[EXERCISE DESCRIPTION]: Copy the entries below word for word, from the line containing "family: Asteraceae" through the line containing "state / province: Putumayo", including both of those lines.

[TASK INPUTS]:
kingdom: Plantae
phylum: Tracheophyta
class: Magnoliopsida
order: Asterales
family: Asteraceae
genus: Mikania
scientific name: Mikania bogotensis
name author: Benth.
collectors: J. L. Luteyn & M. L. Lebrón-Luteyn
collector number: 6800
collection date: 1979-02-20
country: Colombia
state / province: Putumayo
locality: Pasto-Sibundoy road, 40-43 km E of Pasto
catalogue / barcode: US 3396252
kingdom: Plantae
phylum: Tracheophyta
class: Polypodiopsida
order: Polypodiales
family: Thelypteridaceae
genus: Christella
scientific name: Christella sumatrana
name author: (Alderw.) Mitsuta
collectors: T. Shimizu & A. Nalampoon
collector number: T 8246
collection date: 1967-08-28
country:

[RESPONSE BELOW]:
family: Asteraceae
genus: Mikania
scientific name: Mikania bogotensis
name author: Benth.
collectors: J. L. Luteyn & M. L. Lebrón-Luteyn
collector number: 6800
collection date: 1979-02-20
country: Colombia
state / province: Putumayo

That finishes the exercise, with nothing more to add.